MEPs have voted to adopt a proposal from the Culture and Employment Committees of the European Parliament to improve the working lives of European artists and culture workers.
The proposal included provisions to help European artists when selling their work to non-EU based video-on-demand (VOD) services.
“The level of precariousness in the sector has been dire for years, but the COVID-19 crisis has shown that the situation for CCS (culture and creative sectors) professionals is simply unsustainable,” said the co-rapporteur of the Culture and Education Committee Domenec Ruiz Devesa.
“It is our responsibility to give meaningful solutions to professionals that endure a lot, yet they give us everything, a sector that we must nurture, because without culture, our union lacks a soul,” Devesa continued.
With many cultural workers plagued by predatory freelance contracts, improper working conditions and the threat of replacement by AI, this new legislation has the potential to radically change the fate of culture professionals in the EU.
One particularly important goal to the legislation would be to tackle buy-out contracts that non-EU based VOD services have used to exploit European artists.
VOD platforms include streaming services like Netflix, Disney+ and Amazon Prime. As streaming has risen in popularity, many of these platforms have exploited buy-out contracts to strip artists of their copyrights to the work, so that the VOD platforms don’t have to be worried about residual earnings.
Within the EU, this practice wouldn’t be possible as EU law provides the exclusive copyright to the creator of a piece.
“To circumvent fair compensation requirements in Europe, US-based VOD platforms rely on the US laws and the jurisdiction of US courts,” Véronique Desbrosses, General Manager of The European Authors’ Societies (GESAC) said.
Last year, Helienne Lindvall, President of European Composer and Songwriter Alliance (ECSA) spoke to Euronews Culture about the problem. ECSA had run a survey and found that 66% of artists have been asked to sign away partial rights by VOD platforms.
“Since refusing such buyout provisions is very difficult for composers due to the risk of being blacklisted.

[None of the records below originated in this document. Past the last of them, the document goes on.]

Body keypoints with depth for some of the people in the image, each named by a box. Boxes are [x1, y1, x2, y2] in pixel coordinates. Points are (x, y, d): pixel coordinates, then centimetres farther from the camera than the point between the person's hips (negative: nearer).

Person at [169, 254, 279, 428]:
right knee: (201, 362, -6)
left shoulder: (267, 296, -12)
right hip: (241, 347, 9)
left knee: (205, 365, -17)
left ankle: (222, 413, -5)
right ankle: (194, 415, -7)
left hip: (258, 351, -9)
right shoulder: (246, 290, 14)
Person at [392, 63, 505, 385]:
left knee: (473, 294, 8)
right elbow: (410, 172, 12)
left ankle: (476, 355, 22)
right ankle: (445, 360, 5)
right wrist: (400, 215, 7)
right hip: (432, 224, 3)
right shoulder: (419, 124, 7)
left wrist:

The options are either accepting the terms of a contract, however damaging, and thereby giving away the royalties they should be entitled to receive or losing the opportunity to work in a project handled by a very popular and dominant VOD platform and taking the risk of never working again for them,” Lindvall said.

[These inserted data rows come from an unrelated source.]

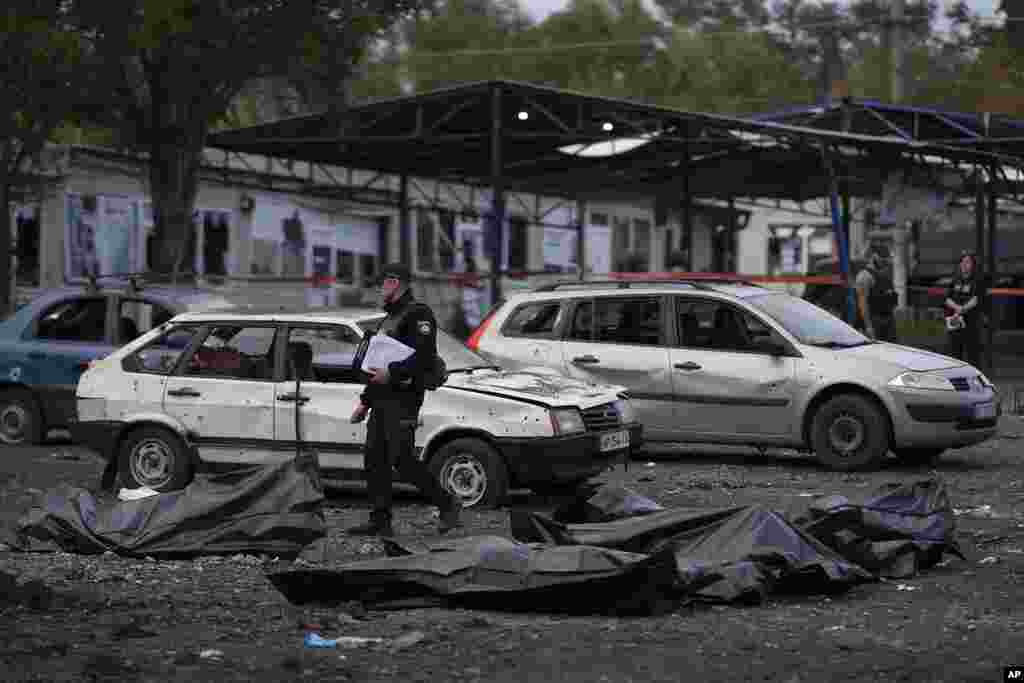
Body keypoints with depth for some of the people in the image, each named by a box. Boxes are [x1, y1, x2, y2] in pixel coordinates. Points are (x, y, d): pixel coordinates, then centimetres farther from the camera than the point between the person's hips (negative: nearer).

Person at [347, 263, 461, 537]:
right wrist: (365, 402, 27)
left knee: (402, 459, -12)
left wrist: (392, 372, -24)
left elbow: (425, 355, -21)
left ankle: (447, 504, 0)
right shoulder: (390, 318, 25)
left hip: (403, 399, -10)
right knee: (375, 459, 5)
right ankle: (380, 522, 7)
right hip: (382, 400, 10)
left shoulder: (418, 314, -7)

Reacting to the EU’s move to ban these buy-out contracts, Desbrosses called it an “important step.”
“Retention of copyright and authors right within Europe is essential for the future of European creativity and economy and we look forward to the confirmation of this strong position of the European Parliament,” she added.

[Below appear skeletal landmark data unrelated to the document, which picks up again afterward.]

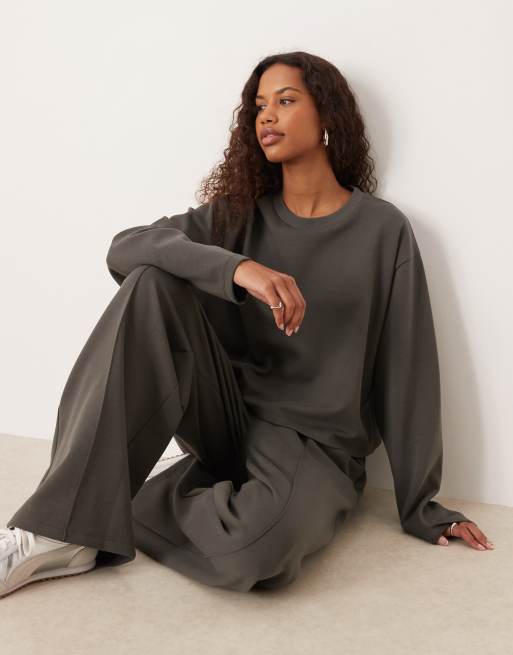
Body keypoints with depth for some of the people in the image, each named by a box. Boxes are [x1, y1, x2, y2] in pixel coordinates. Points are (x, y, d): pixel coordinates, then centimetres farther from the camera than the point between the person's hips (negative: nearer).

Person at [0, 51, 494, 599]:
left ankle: (125, 502, -6)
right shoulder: (239, 214, 5)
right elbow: (126, 248, -11)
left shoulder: (383, 230, -3)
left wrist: (418, 505, -2)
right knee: (154, 282, -22)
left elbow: (405, 367, -3)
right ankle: (65, 529, -24)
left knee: (254, 549, -37)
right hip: (229, 416, 3)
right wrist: (236, 268, -29)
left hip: (314, 442, -3)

The legislation initiative from the EU echoes many of the demands that the dual WGA and SAG-AFTRA strikes have called for in the US over improper working conditions.
Hollywood’s writers union, the WGA, voted in favour of a new contract providing a major pay raise, more staff on TV shows and controls regarding artificial intelligence in scripts. However, the actors union SAG-AFTRA remains on strike, having yet to reach a deal.
The EU Parliament will vote on the culture initiative in the November plenary session in Strasbourg.